If your nickname is something to do with encyclopedia, professor, teacher, books, etc, you might have a form of pedantic speech too.

Pitch/ tone/ volume… how loud, how soft, we speak, or if we are variable in these qualities of speech. We may speak too loudly, too softly, or vary the volume from loud to soft without taking our surroundings or our social situation, etc into account. We may not be aware of this!
Have you been told to shush, hush, or speak up at different times?

Then there is the question of “pragmatics”. Intent, usage of words in context or if they are used “creatively” as metaphors, the use of words in traditional ways allows better “pragmatics” or ability to express ones ideas.
If words are mixed, substituted, changed in form, some loss of intent to the hearer or receiver of the speech is possible.
I know many autistic people who use words in non traditional ways to express themselves.
It can be confusing or amusing to others.
Have you been teased because of your word usage, or told that you make no sense?

The more we have self understanding, the better we are able to make adjustments to help ourselves get the most out of life. Diagnosis is the path to self understanding. Diagnosis can be life changing!

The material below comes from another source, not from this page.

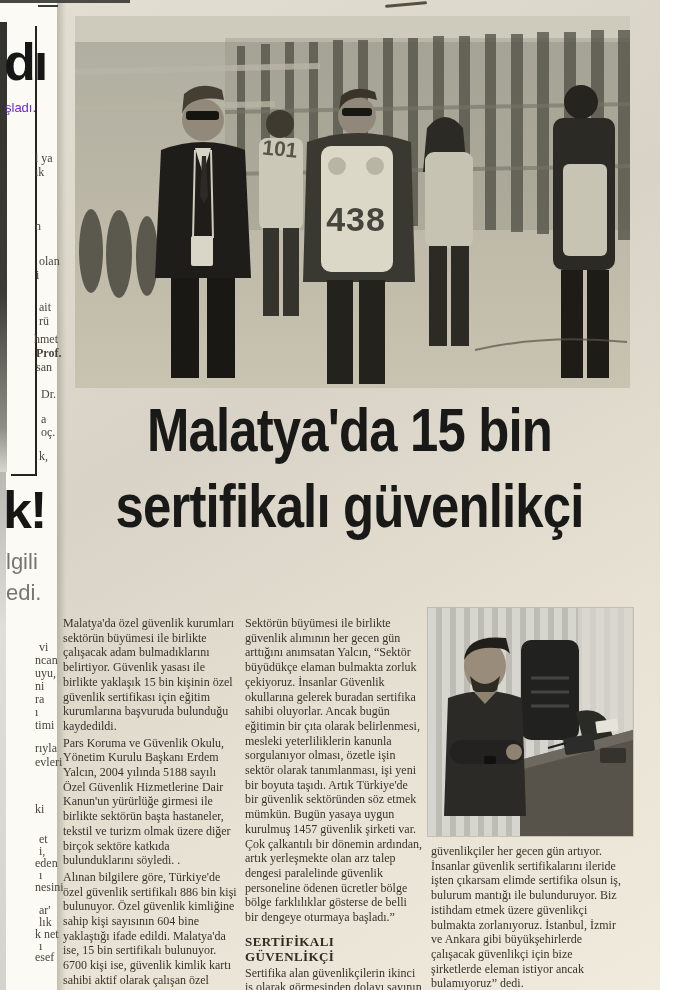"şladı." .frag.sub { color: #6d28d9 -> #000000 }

4 thoughts on “Autistic voice

  1. Very interesting and useful information! You are an exceptional communicator in writing. Upon meeting you for the first time, I noticed you were extremely knowledgeable but also reluctant to share that information. I had the advantage of knowing that neither of us really enjoyed large group activities, and that one-on-one with me, you have always been very generous sharing information. The day we met was somewhat stressful for me, and I imagine it was ten-fold for you. A lot of simulators coming from many different directions. When I think back, it almost seemed like you were reluctant to share for fear you would be criticised, or your thoughts would be dismissed. I believe this is in keeping with your past history. Because of my past history, I am very reluctant also (thank you Mother). I have noticed an almost immediate confidence in you since your diagnosis. Knowledge is almost bubbling out of you!!! What a wonderful change to witness!!!! With your now-free voice, you are communicating with confidence and conviction. That was the only change that was ever needed…no more “working on” your communication skills is needed!

    Liked by 3 people

  2. Some serious food for thought here!! I perceive my speech patterns to often mirror those of the person I’m talking to,but what do I know? I’ve sometimes wondered if the other person senses this and thinks I’m mocking them (I’m not!). I pick up vocabulary and patterns from those who surround me. When I was visiting Ireland I found myself picking up the speech patterns and phrasing that I was immersed in at the time. I’ve no idea if this is a positive or negative tendency, but I seem to fall into it easily. I love words and accents and hearing other languages. Is this common? Is it an attempt to fit in and feel comfortable around others? Your blog always “pokes my brain” and I’m grateful for it!

    Liked by 3 people

  3. At 20 months old, and already a very fluent talker, I developed a stammer which was an obstacle to everything I wanted to do. This took the form of a total block together with facial grimacing. I was plagued by this throughout school and adulthood only managing to overcome it in my late forties. It caused untold suffering and had was the major problem in my social anxiety. Diagnosed ASD last year at age 66 I now wonder if this was a manifestation of autistic speech. I still hate the telephone with a passion.
    Thanks for all your great blogs Debra; I find them very inspiring.